Making Omertà, according to Mehta, was all about delving into evil's human characteristics. He went on to say that he hoped the audience would feel awe, disgust, hate, and surprise, and wanted to think about the ramifications of these terror events on their lives today. Omar Sheikh, the film's antagonist, is the hannibal of terrorism, according to Mehta; he could be plotting your outwit even as you speak to him.

Actor's challenges

In addition, according to Mehta, the movie exposes state-sponsored terrorism and how it manipulates young minds into believing a sordid interpretation of Jihad. Mehta and his crew shot the film at many real-life sites in India, including Old Delhi, portions of Kashmir, and Himachal Pradesh, as well as in Afghanistan and Pakistan, re-creating the scenarios. Mehta and his crew revisited some of the locations that Ahmed Sheikh had visited. According to Mehta, the film omits Sheikh's background and his transformation into a terrorist. It is an uncomfortable film that will raise uncomfortable questions and answers that people have to compel the establishment to find. Among the many real-life movies they bought were those documenting the hijacking of Indian Airlines flight 814 and the events following 9/11.

Rao gathered a lot of hatred and anger inside himself to play the character by watching several films, documentaries, and hate speeches by Sheikh on repeat. He went on to say that playing the role disturbed him while filming, calling it easily the toughest character he has ever portrayed.

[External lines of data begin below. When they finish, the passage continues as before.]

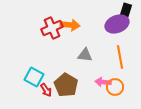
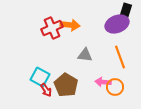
orange line: rotated 10 degrees counterclockwise
cyan square: moved 6 px right
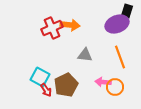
black rectangle: moved 1 px right, 1 px down
brown pentagon: rotated 15 degrees clockwise
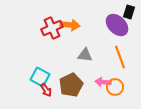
black rectangle: moved 2 px right, 1 px down
purple ellipse: moved 1 px down; rotated 65 degrees clockwise
brown pentagon: moved 5 px right
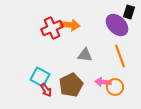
orange line: moved 1 px up
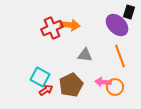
red arrow: rotated 88 degrees counterclockwise
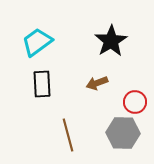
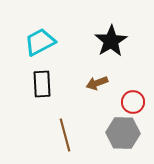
cyan trapezoid: moved 3 px right; rotated 8 degrees clockwise
red circle: moved 2 px left
brown line: moved 3 px left
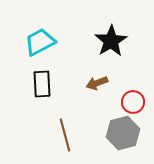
gray hexagon: rotated 16 degrees counterclockwise
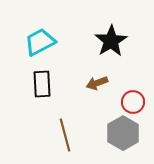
gray hexagon: rotated 16 degrees counterclockwise
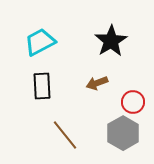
black rectangle: moved 2 px down
brown line: rotated 24 degrees counterclockwise
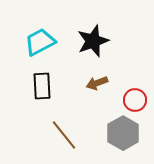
black star: moved 18 px left; rotated 12 degrees clockwise
red circle: moved 2 px right, 2 px up
brown line: moved 1 px left
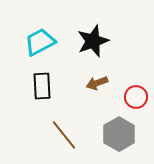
red circle: moved 1 px right, 3 px up
gray hexagon: moved 4 px left, 1 px down
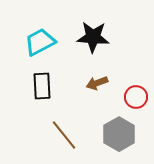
black star: moved 4 px up; rotated 24 degrees clockwise
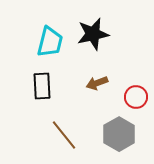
black star: moved 3 px up; rotated 16 degrees counterclockwise
cyan trapezoid: moved 10 px right; rotated 132 degrees clockwise
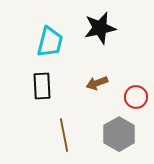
black star: moved 7 px right, 6 px up
brown line: rotated 28 degrees clockwise
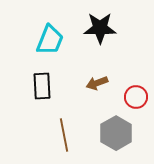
black star: rotated 12 degrees clockwise
cyan trapezoid: moved 2 px up; rotated 8 degrees clockwise
gray hexagon: moved 3 px left, 1 px up
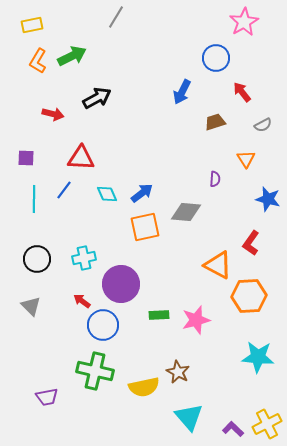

While filming in Paris in November 2015, the attacks occurred. Rao claimed he identified with the role and enjoyed the assaults, but he quickly came to see the error of his ways. A criminal code of honour that includes complete non-cooperation with legal authorities is what the film's title alludes to in Italian. 

The Central Board of Film Certification gave Omertà an 'A' rating after only two edits. The censor board demanded the removal of the national anthem from a sequence that depicted the protagonist's mental condition and featured full frontal nudity, both deemed insulting. A few days prior to the film's premiere, news broke that restricted scenes had leaked online.